When the relationship between two variables is strong, you can predict the value of one from the other. This is what Jonathan did with his simple OLS model above. The OLS method, however, summarizes relationship strength using a single value (a single coefficient). In other words, it assumes the relationship between average loan grades and average interest rates is the same for every ZIP3 in the country. If Jonathan wants to examine how this relationship changes - if he wants to see where average loan grade rankings have a larger or smaller impact on average interest rates - he needs to learn about another regression technique called Geographically Weighted Regression (GWR). GWR computes a coefficient for each ZIP3. Where coefficients are large, changes in the average loan grade ranking will have a larger impact on average interest rates; where coefficients are small, changes in average loan grade rankings will have a smaller impact on average interest rates. Jonathan creates a map of the GWR regression coefficients below. The darkest areas reflect locations where the relationship between average loan grade rankings and average interest rates is strongest. Improvements in average loan grade rankings in these locations will have the largest impact on reducing interest rates. Conversely, a change in the average loan grade ranking in the lightest areas (where the relationship is weak) will have the smallest impact on average interest rates.
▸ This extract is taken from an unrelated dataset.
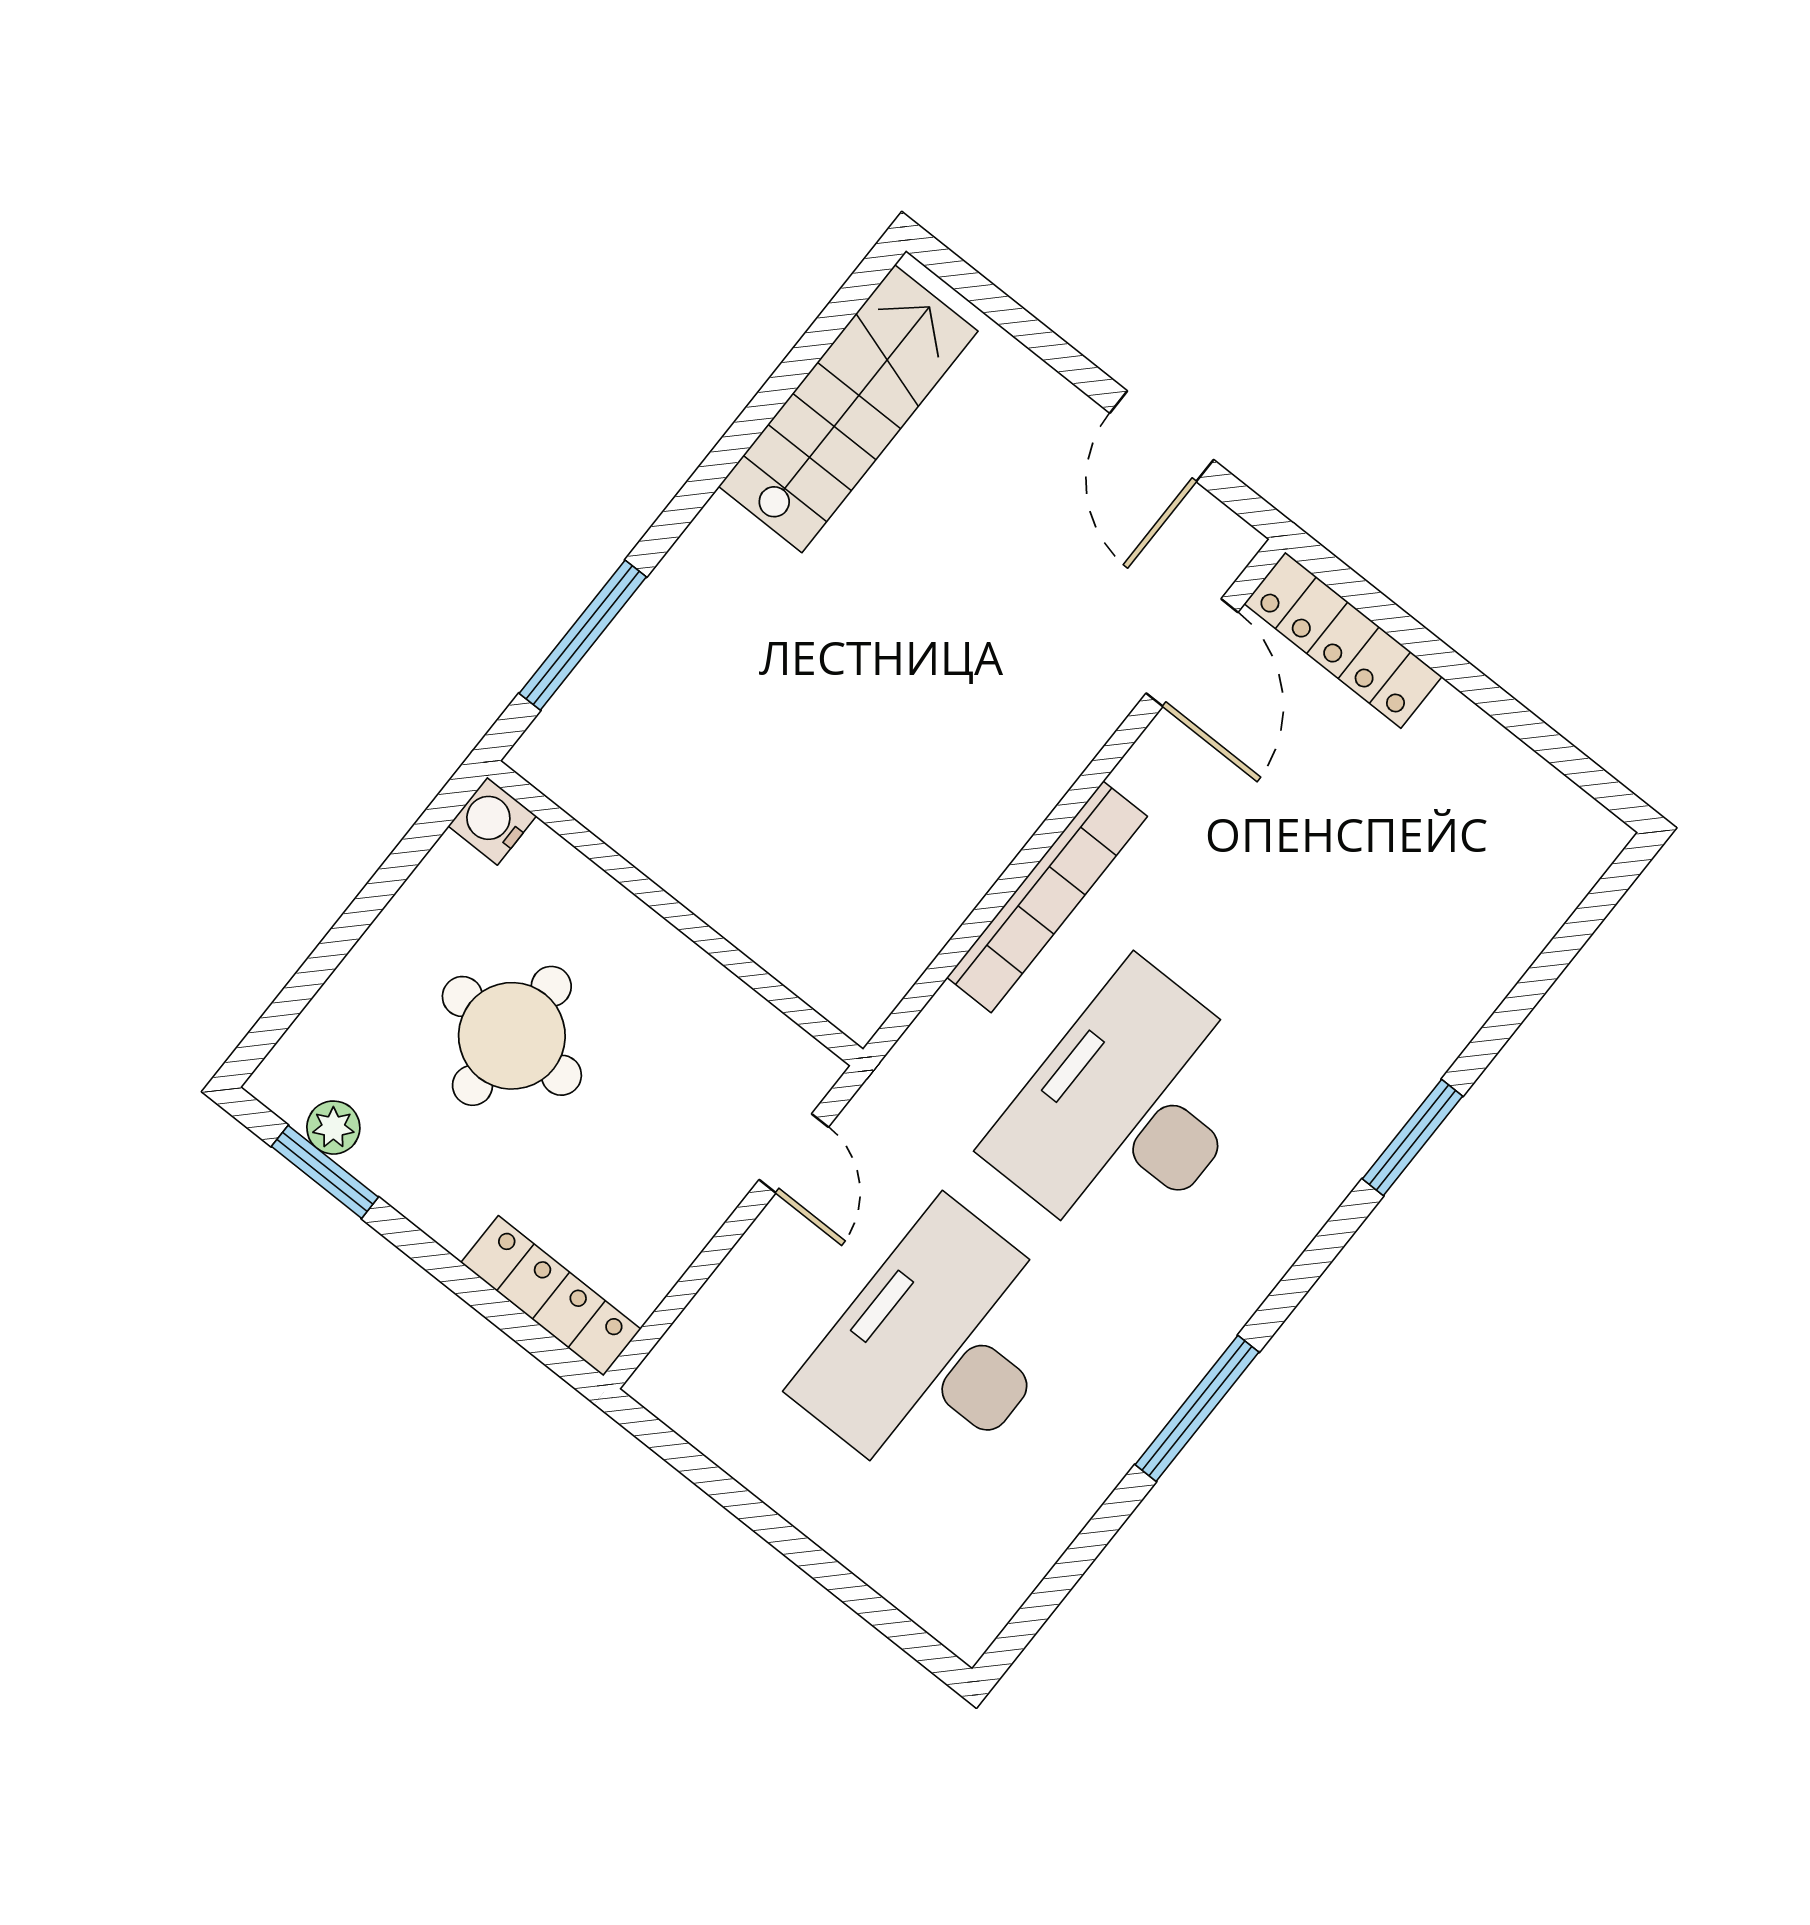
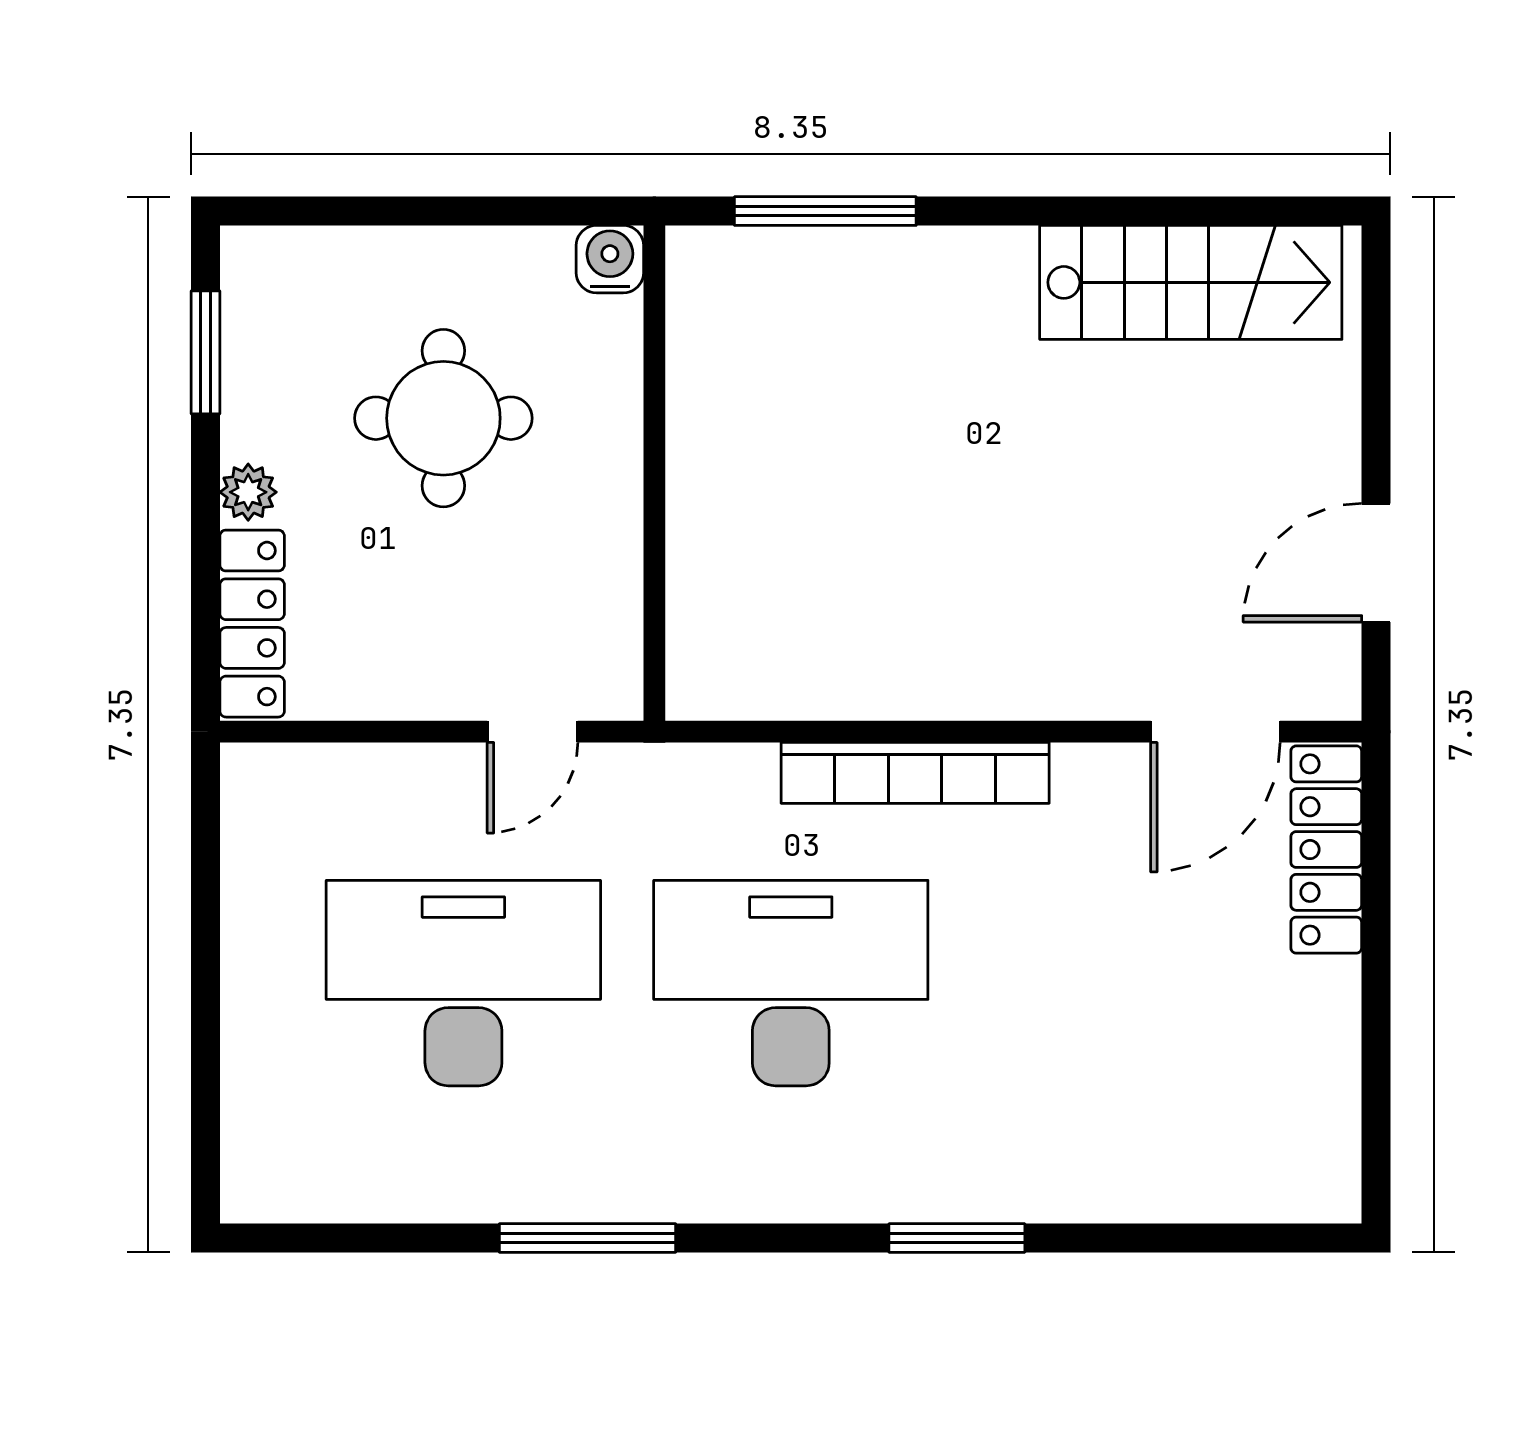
plant: (333, 1128) -> (248, 492), moved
The map above suggests interest rates are not purely a function of loan grades, at least not everywhere. In both Mississippi and much of Kansas, for example, there is a weak relationship between average loan grades and average interest rates. Correspondingly, interest rates are lower than expected, on average, throughout Mississippi and higher than expected, on average, in much of Kansas. This has tangible and material consequences. Differences in loan interest rates impact the entire economy. When access to loans is limited because of high interest rates, people tend to save, to spend less, and businesses tend to scale down. When loan interest rates are low, people are more willing to both borrow and spend and businesses are more likely to expand.
The question asked at the beginning of this case study is: do online lenders unfairly discriminate? Researchers have found evidence of both race and gender discrimination in a variety of online marketplaces. Jonathan's exploratory analysis contributes to this important research area by uncovering evidence of geographic discrimination associated with online lending. Jonathan has only considered loan grades, however. Despite published tables indicating a direct relationship between loan grades and interest rates, the maps above suggest other factors must also be involved. For example, some researchers are finding that as many as one third of borrowers will purposely choose the loan with the fastest funding time, over the one with the lowest interest rate.
Armed and ready for a better story
Jonathan is not a professional data scientist. He is not looking to statistically prove one outcome over another. He is a journalist. His job is to report and inform emerging debates around the important story of online lending. And maps and the analyses diagrammed here are new, critical storytelling tools.
Jonathan can now sketch the geography of online lending on napkins. He can send email and post social media about his work. He can disclose a transparent, statistically viable argument that stakeholders can easily respond to.
He is finding that good maps are ideal material for regulators and managers as well. Maps create neutral storytelling grounds that teams of people can collaborate on and easily understand. Regulators seem to be more willing to talk; managers are more transparent. As scrutiny increases around marketplace lending, Jonathan expects these maps will help focus the debate.
Jonathan senses that competitors will also be drawn to these maps. This case study only considers data from Lending Club, but billions of dollars in other loans have been made. Perhaps competing firms will find opportunities by offering lower rates in the locations associated with higher-than-expected interest rates.
Data-driven mapping provides a powerful tool for storytelling.